Upon your first run with Nextflow, it will automatically configure settings for all future runs in the Nextflow pipeline. This will create a directory, located in your home directory, containing a contig file:

~/.nextflow/config

This contig file is used to define the general settings of Nextflow, such as how many cores you want to run at a time. If you need to use more cores than the default, edit this file to alter the number of cores.

Running a Nextflow job

In this example, we will run the expression_pipeline_PE.nf script, which runs the three steps of trimming (Skewer), alignment (STAR), and counting (htseq-count) of paired-end reads to a reference genome. This will require three parameters:

  • --input: The directory where your paired-end reads are located. In a case like this, each sample will have two files - one representing the forward strand (<sample_name>_1.fq) and one representing the reverse strand (<sample_name>_2.fq). If you only have forward strand filenames, or no read numbers in the file name at all, you will need to run the single-end script expression_pipeline_SE.nf` script instead.
  • --output: The directory where your output files will be located. The script will automatically create sub-directories within this directory corresponding to each step of the pipeline.
  • --ref_genome: The directory containing the indexed reference genome you will be aligning your reads to. At present, genome indexing will need to be run separately from the main pipeline.
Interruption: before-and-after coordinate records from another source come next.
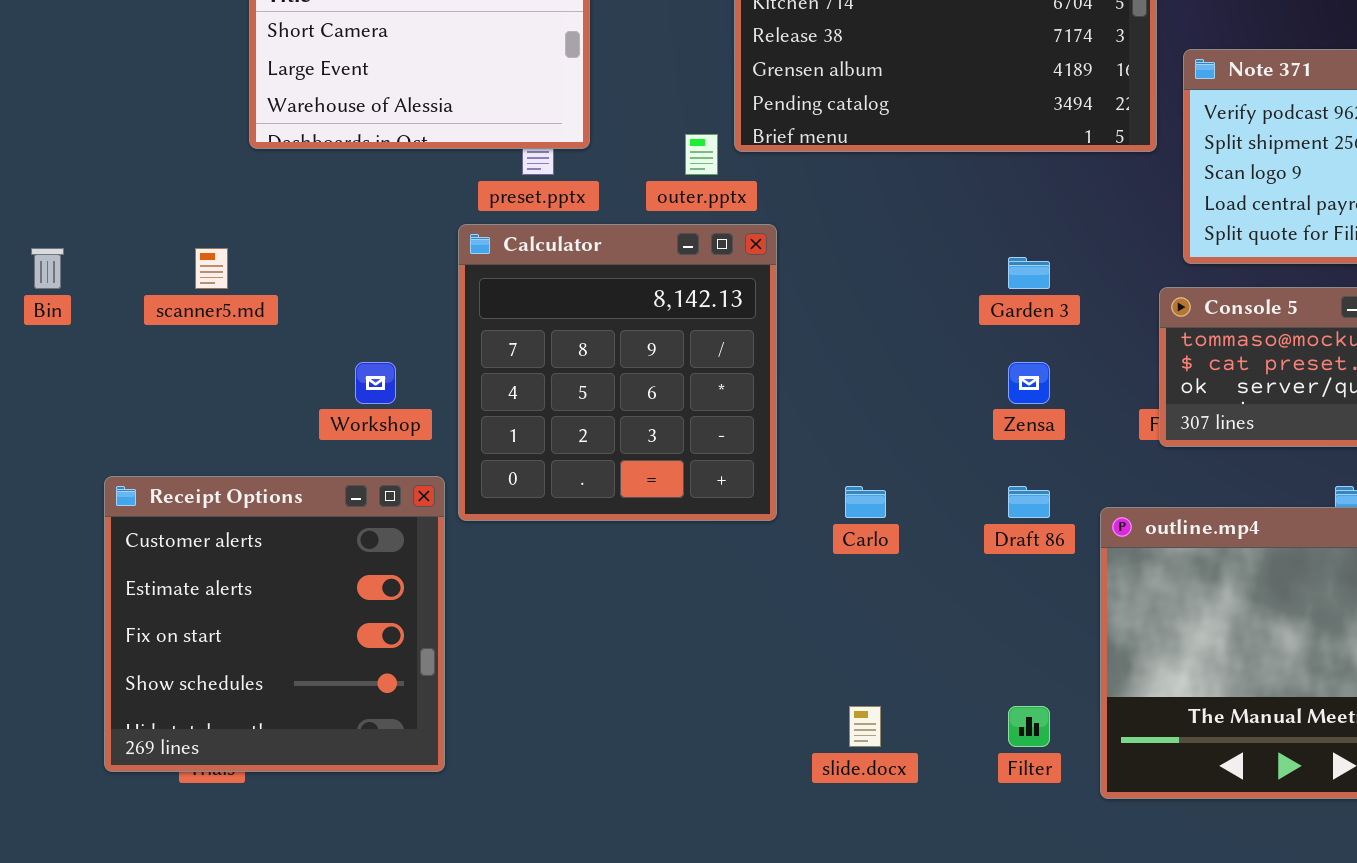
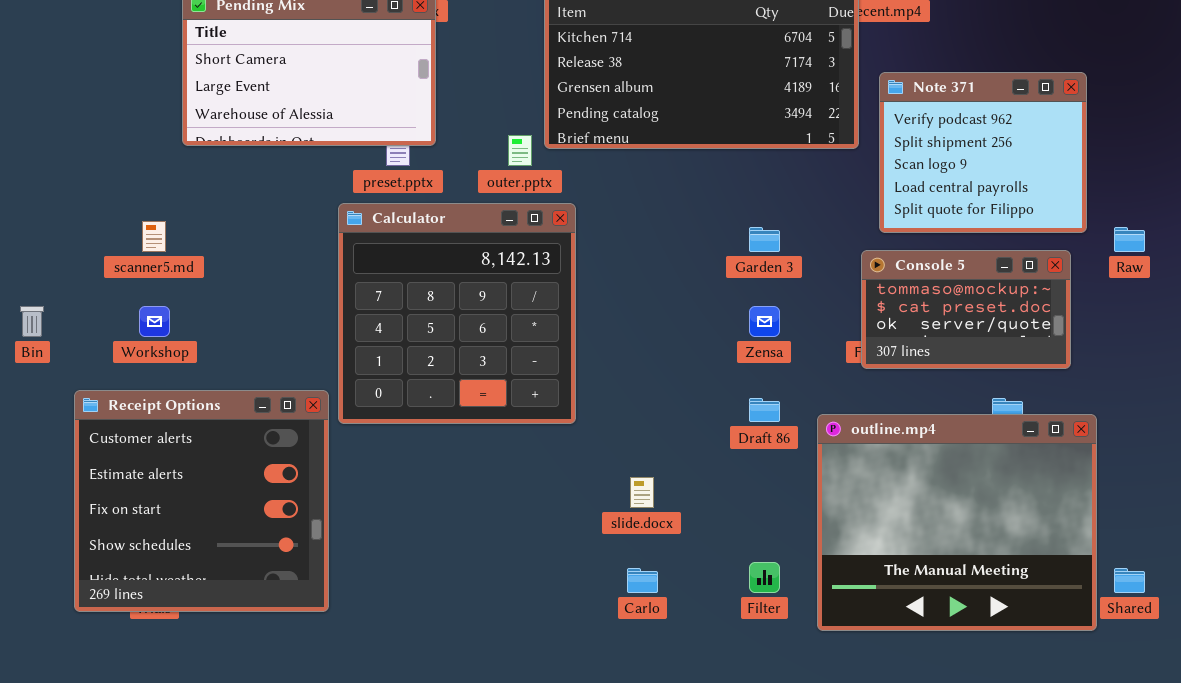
Bin: [31,248,64,289] -> [20,306,44,337], moved
Workshop: [355,362,396,404] -> [139,306,170,337], moved
Carlo: [845,486,886,518] -> [627,568,658,593], moved
slide.docx: [849,706,881,747] -> [630,477,654,508], moved

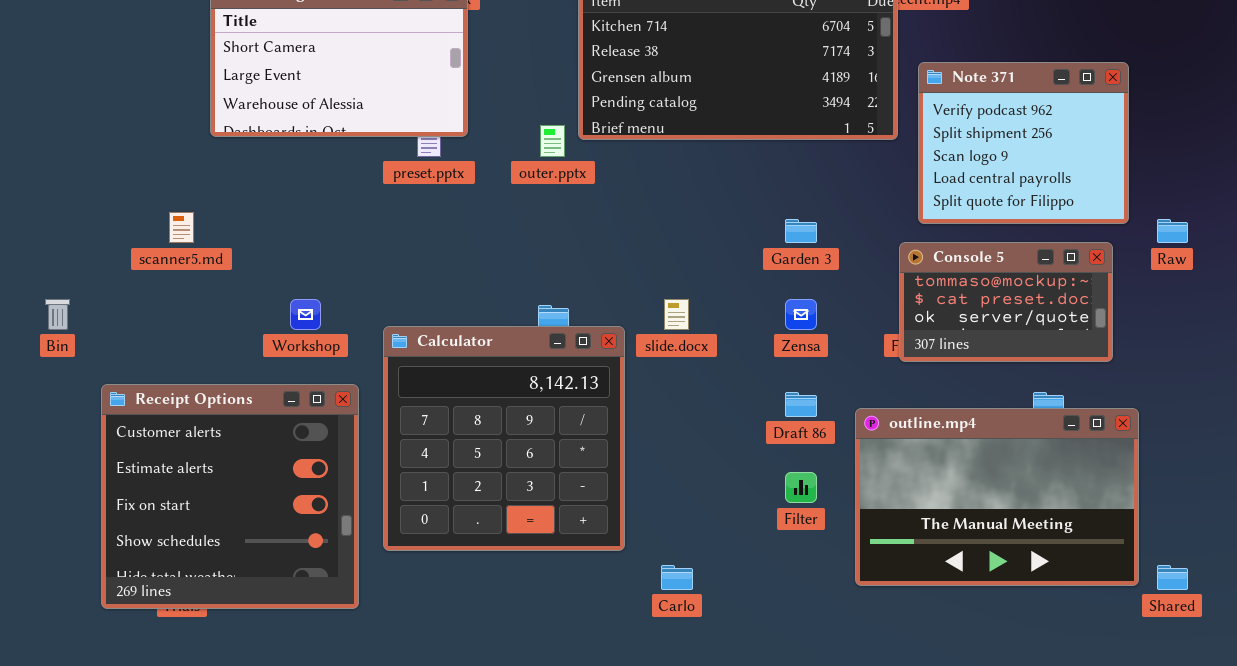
Calculator: [338,203,576,424] -> [383,326,625,551], moved
Workshop: [139,306,170,337] -> [290,299,321,330], moved
outline.mp4: [817,414,1097,631] -> [855,408,1139,586], resized
slide.docx: [630,477,654,508] -> [664,299,689,330], moved
Filter: [749,562,780,593] -> [785,472,817,503], moved

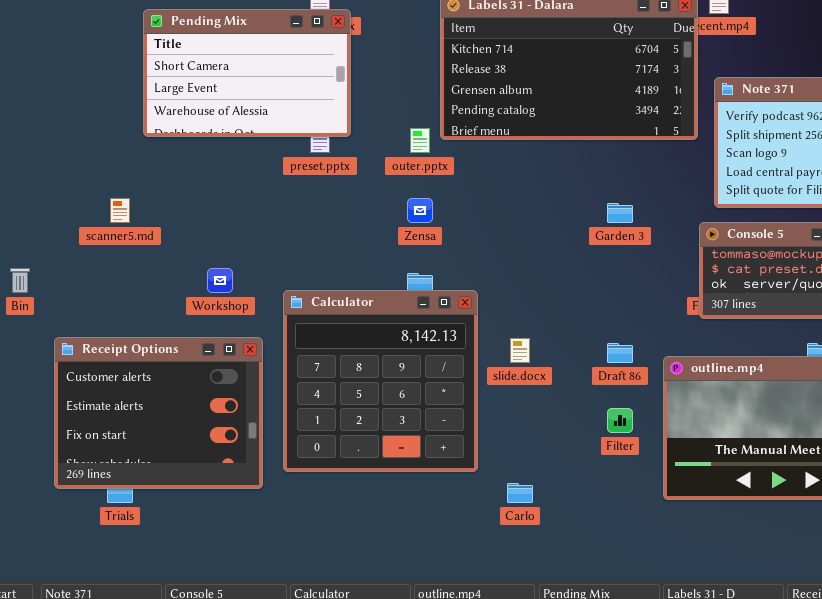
slide.docx: [664,299,689,330] -> [510,338,530,363], moved
Zensa: [785,299,817,330] -> [407,198,433,223], moved
Receipt Options: [101,384,359,609] -> [54,337,263,489], resized

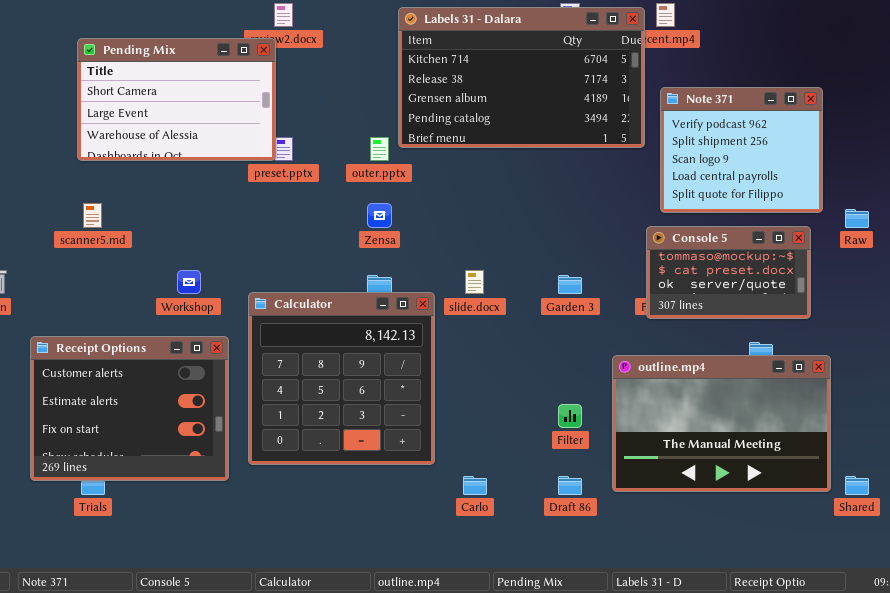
Pending Mix: [143,9,351,137] -> [77,38,276,161], moved
Garden 3: [607,203,633,223] -> [558,275,582,294], moved
slide.docx: [510,338,530,363] -> [465,270,484,294], moved
Draft 86: [607,343,633,363] -> [558,476,582,495], moved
With this in mind, the command to run the script is as follows:

nextflow -C ~/.nextflow/config run /pickett_centaur/scripts/nextflow/gene_expression/expression_pipeline_PE.nf --input <input_directory> --output <output_directory> --ref_genome <genome_directory>

Resuming a stopped job

If your nextflow job is interrupted due to an error, or some other unforeseen issue, you can resume the job where it left off by adding the -resume flag to the above script. This prevents having to rerun parts of the pipeline that have already run with no issues.